Data items
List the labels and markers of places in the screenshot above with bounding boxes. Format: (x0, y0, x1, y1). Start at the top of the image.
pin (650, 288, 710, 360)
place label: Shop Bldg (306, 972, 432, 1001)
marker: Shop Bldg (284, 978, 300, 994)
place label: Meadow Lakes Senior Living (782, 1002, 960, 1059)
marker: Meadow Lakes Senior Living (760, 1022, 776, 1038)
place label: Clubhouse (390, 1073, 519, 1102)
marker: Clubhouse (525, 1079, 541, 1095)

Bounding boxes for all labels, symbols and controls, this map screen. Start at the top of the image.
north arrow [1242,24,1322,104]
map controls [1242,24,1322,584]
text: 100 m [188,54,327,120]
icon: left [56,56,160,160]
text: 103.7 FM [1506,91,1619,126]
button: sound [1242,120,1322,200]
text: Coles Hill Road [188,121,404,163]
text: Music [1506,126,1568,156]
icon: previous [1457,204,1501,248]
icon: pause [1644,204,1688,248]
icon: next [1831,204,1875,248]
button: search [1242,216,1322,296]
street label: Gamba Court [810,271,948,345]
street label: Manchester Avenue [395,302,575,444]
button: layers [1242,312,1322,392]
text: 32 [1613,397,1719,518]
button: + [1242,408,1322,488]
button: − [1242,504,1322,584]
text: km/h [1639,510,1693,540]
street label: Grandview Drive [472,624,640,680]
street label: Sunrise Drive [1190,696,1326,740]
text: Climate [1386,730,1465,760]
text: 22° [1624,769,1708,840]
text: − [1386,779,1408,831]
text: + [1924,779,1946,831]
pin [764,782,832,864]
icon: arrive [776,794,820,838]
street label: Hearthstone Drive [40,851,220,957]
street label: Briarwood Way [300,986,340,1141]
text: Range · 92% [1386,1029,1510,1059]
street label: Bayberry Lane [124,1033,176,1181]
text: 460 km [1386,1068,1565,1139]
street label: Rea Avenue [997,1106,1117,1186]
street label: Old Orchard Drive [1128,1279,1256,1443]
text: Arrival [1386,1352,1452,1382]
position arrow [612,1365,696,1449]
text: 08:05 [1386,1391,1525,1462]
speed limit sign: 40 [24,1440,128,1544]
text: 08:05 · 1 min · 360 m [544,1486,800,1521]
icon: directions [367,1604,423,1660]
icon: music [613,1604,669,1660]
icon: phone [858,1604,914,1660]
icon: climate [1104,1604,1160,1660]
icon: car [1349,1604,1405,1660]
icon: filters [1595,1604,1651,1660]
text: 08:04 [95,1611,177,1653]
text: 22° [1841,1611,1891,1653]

▶ WHAT YOU HAVE TO DO
Find how many lines above include "Clubhouse", then write only that count.

▶ FINISHED EXERCISE
2